@node Encless
@subsection Encryptionless mode

Some jurisdictions can force user to reveal his encryption keys. However
they can not ask for authentication (signing) keys. So you are safe to
use authentication algorithms, but not the encryption ones. Moreover
some countries forbids usage of encryption (but again not the
authentication).

GoVPN provides special encryptionless mode of operation. In this mode it
replaces Salsa20 function used for confidentiality with rather
well-known @url{http://people.csail.mit.edu/rivest/chaffing-980701.txt,
Chaffing-and-Winnowing} (CnW) technology. This is rather traffic and
resource hungry algorithm, so we use it after
@url{http://theory.lcs.mit.edu/~cis/pubs/rivest/fusion.ps,
All-Or-Nothing-Transformation} (based on
@url{http://cseweb.ucsd.edu/~mihir/papers/oaep.html, Optimal Asymmetric
Encryption Padding}) on the data. It is confidentiality preserving
encoding.

AONT is just a keyless encoding of the data. CnW uses only
authentication function. Handshake additionally uses Diffie-Hellman and
signature algorithms. No encryption and steganography involved.

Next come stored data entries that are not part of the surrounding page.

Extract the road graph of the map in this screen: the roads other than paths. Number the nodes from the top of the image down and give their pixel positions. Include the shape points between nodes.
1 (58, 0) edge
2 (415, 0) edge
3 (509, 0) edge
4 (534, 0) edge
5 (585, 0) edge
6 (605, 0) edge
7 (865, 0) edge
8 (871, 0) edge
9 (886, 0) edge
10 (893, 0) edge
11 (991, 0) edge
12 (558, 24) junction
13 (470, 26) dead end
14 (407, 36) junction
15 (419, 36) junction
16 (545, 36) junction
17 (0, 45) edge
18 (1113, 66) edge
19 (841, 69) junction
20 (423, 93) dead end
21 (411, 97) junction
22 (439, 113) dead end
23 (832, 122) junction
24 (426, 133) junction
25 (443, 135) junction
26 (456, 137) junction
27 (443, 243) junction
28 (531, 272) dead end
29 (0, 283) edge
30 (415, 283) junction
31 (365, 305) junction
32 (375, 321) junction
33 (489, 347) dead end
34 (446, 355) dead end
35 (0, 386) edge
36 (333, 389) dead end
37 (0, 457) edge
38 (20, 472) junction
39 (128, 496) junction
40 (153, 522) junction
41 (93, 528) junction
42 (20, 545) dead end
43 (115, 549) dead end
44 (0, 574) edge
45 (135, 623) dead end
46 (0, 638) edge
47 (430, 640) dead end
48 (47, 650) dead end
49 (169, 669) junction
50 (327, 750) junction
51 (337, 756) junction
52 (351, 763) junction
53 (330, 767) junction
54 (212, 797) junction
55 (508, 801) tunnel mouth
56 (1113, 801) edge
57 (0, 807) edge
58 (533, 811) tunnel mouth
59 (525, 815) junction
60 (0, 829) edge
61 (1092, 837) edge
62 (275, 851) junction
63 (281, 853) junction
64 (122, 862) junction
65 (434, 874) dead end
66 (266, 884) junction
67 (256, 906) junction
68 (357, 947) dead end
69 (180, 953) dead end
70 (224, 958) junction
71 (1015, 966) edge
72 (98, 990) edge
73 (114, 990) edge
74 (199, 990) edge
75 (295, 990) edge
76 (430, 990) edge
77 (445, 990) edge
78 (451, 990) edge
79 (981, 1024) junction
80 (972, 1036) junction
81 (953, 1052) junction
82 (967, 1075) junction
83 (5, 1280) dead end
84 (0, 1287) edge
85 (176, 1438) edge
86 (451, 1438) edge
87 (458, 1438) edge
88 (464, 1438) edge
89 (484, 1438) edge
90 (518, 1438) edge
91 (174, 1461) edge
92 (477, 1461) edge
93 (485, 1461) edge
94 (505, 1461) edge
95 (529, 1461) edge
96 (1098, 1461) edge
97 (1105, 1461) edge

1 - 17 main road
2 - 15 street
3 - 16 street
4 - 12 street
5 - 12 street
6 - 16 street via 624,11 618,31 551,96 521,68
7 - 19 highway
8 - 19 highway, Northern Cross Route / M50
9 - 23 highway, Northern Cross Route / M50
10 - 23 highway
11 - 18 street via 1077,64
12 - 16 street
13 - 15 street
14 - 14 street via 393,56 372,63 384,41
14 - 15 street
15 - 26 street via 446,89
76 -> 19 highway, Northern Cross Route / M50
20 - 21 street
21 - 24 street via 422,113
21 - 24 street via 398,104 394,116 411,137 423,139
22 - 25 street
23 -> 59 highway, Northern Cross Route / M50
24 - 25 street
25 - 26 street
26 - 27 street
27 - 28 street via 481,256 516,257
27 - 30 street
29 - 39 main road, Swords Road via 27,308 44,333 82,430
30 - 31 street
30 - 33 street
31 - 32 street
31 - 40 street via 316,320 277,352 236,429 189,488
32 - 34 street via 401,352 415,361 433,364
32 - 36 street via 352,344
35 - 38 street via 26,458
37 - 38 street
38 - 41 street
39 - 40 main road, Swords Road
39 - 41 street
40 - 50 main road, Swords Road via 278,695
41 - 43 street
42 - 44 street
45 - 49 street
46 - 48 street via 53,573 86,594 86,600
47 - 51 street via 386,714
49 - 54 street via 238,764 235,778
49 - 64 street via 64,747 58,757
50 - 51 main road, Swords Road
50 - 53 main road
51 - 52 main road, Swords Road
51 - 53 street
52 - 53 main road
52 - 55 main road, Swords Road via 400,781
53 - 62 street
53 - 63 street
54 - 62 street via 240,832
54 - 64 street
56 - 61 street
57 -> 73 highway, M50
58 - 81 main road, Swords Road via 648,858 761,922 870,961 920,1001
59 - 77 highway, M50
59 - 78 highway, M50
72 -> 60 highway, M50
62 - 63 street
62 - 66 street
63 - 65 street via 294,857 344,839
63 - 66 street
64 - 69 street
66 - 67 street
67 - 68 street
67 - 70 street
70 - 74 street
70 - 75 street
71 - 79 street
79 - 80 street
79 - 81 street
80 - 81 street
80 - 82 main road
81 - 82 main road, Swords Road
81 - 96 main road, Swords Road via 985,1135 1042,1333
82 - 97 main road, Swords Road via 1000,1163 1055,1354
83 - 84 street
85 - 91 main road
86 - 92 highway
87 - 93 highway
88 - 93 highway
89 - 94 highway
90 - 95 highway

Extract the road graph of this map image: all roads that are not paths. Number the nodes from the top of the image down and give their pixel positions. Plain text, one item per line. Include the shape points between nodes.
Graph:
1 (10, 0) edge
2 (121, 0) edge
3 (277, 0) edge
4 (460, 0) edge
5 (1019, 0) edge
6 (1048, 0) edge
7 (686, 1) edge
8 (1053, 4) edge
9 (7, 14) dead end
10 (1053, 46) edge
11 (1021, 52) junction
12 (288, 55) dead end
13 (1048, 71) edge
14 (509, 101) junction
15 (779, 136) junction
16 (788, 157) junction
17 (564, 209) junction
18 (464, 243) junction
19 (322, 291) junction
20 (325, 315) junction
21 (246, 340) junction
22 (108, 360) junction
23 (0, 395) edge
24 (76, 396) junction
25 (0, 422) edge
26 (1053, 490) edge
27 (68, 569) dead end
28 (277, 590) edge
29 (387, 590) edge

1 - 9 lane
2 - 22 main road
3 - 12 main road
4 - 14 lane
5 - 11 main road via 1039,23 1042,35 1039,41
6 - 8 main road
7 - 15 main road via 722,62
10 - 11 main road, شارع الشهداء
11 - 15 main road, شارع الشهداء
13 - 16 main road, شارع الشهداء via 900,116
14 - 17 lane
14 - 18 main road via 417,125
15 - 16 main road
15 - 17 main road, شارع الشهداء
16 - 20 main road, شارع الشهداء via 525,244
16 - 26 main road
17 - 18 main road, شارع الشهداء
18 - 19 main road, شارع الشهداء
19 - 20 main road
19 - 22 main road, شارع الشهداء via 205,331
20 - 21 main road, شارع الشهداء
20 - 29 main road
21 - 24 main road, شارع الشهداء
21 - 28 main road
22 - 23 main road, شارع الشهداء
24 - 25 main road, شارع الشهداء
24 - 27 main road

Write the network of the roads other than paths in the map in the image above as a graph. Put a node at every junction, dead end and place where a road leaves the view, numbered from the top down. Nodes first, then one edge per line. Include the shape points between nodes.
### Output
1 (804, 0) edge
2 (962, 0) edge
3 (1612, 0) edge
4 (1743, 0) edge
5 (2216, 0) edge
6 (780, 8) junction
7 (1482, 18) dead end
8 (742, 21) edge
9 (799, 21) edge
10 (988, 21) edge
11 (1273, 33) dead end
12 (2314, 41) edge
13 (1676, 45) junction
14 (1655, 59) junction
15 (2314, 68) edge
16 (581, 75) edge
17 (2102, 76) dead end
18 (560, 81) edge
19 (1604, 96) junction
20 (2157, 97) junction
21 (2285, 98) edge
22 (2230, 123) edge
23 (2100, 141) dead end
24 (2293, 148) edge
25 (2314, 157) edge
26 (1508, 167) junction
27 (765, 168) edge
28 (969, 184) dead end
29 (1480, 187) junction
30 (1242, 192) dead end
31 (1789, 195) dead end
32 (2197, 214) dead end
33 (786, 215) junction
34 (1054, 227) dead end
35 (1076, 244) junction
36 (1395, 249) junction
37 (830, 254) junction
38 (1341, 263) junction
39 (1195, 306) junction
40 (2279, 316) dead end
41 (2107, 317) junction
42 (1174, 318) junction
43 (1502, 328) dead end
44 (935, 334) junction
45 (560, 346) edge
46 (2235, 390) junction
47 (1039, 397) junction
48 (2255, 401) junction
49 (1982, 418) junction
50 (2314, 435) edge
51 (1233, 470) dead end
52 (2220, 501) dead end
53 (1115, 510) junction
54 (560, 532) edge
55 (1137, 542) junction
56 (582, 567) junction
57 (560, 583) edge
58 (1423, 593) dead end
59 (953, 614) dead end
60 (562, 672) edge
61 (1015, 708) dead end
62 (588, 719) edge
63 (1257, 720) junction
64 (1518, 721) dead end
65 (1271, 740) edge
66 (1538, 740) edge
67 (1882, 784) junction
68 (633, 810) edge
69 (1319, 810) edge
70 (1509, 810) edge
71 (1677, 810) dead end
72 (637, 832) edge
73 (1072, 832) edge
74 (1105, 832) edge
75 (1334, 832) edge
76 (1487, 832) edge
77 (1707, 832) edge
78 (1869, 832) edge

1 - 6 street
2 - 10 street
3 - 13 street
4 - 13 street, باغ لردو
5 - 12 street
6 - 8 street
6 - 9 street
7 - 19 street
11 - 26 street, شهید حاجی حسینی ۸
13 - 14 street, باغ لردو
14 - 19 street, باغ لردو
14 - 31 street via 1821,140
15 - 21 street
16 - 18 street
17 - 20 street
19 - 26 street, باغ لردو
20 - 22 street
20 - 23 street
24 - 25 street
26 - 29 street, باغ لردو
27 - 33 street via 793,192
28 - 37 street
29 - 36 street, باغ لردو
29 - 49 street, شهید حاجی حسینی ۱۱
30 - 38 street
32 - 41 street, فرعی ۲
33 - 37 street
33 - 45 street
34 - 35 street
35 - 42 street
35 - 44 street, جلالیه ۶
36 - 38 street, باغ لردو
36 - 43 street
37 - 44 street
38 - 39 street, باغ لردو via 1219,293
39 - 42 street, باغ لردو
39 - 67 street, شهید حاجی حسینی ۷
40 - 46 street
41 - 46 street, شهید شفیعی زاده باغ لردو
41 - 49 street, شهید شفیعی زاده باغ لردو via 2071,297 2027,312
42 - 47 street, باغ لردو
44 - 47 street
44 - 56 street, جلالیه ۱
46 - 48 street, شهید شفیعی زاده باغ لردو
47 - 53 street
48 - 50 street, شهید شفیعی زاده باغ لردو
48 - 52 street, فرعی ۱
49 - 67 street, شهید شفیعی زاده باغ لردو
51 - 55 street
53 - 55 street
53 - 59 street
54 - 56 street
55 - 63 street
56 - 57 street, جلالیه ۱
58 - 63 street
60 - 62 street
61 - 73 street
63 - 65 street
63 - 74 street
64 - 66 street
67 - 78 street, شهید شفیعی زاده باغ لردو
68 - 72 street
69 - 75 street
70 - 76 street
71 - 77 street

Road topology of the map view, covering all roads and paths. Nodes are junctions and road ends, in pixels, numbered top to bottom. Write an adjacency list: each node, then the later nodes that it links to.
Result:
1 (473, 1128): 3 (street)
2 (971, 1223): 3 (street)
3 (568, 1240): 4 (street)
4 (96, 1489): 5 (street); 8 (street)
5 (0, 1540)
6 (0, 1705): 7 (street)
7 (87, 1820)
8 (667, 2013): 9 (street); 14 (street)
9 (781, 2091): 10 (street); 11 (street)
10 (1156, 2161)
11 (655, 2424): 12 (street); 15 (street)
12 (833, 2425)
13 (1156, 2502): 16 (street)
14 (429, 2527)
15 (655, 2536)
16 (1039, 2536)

In this mode each outgoing packet became larger on 4128 bytes and
@ref{Noise, noise} is forcefully enabled. So this is rather resource
hungry mode!

@strong{Beware}: by default packet serial numbers are still processed
through the XTEA encryption. It is not required for confidentiality and
security, but for randomizing some parts of the traffic to make it
indistinguishable from the noise, for making it more DPI-proof. It
safely can be disabled, turned off or maybe its keys even can be
revealed without security and forward secrecy loss.

See @code{src/govpn/chaffing} and @code{src/govpn/aont} packages for
details of AONT and chaffing operations.